**Problem details**
Copy out every line of text in the data below verbatim, and leave the pictures out of your answer.

**Given information**
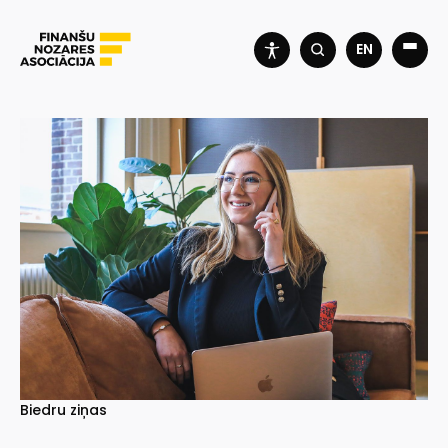
EN
Biedru ziņas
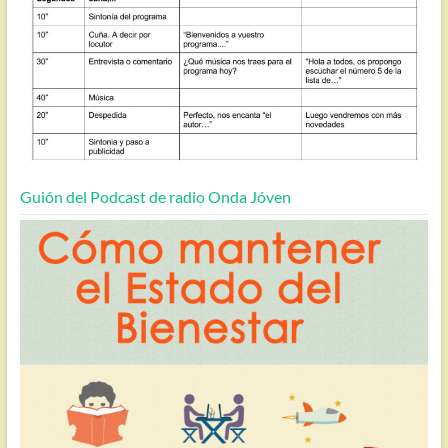
Guión del Podcast de radio Onda Jóven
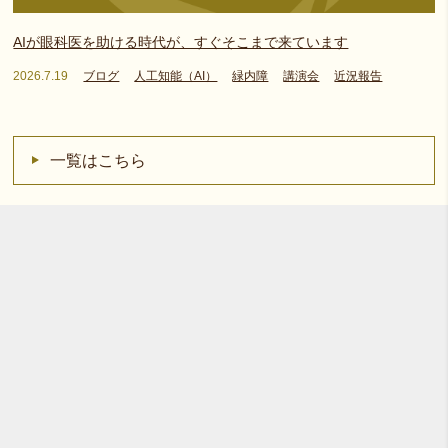
AIが眼科医を助ける時代が、すぐそこまで来ています
2026.7.19
ブログ
人工知能（AI）
緑内障
講演会
近況報告
一覧はこちら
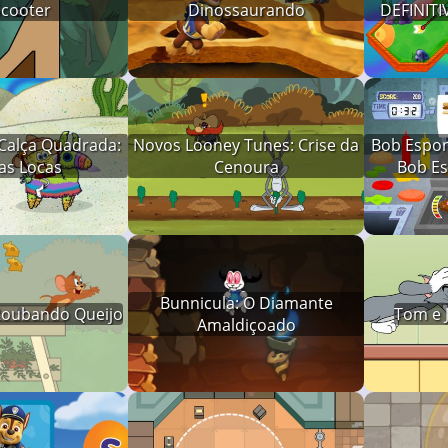
Scooter
Dinossaurando
DEFINITI
Calça Quadrada:
Novos Looney Tunes: Crise da
Bob Espon
as Locas
Cenoura
Bob Es
Bunnicula: O Diamante
 Roubando Queijo
Tom e J
Amaldiçoado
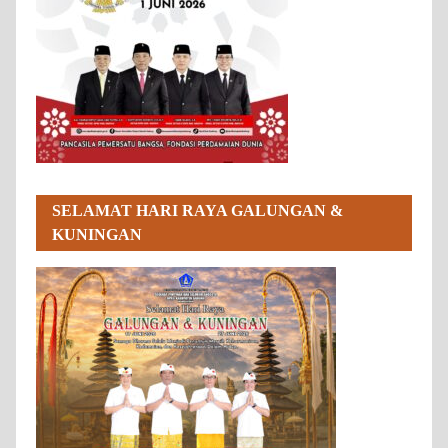
SELAMAT HARI RAYA GALUNGAN &
KUNINGAN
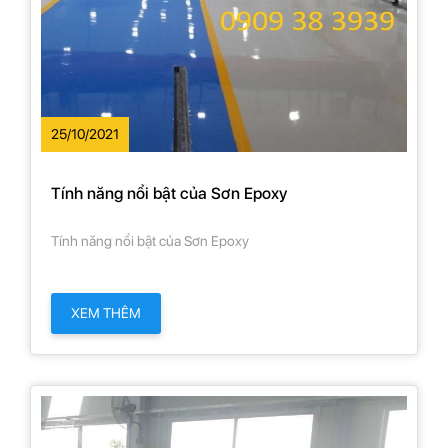
25/10/2021
Tính năng nổi bật của Sơn Epoxy
Tính năng nổi bật của Sơn Epoxy
XEM THÊM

**Solution**
EN
Biedru ziņas
Guión del Podcast de radio Onda Jóven
AIが眼科医を助ける時代が、すぐそこまで来ています
2026.7.19
ブログ
人工知能（AI）
緑内障
講演会
近況報告
一覧はこちら
Scooter
Dinossaurando
DEFINITI
Calça Quadrada:
Novos Looney Tunes: Crise da
Bob Espon
as Locas
Cenoura
Bob Es
Bunnicula: O Diamante
 Roubando Queijo
Tom e J
Amaldiçoado
SELAMAT HARI RAYA GALUNGAN &
KUNINGAN
25/10/2021
Tính năng nổi bật của Sơn Epoxy
Tính năng nổi bật của Sơn Epoxy
XEM THÊM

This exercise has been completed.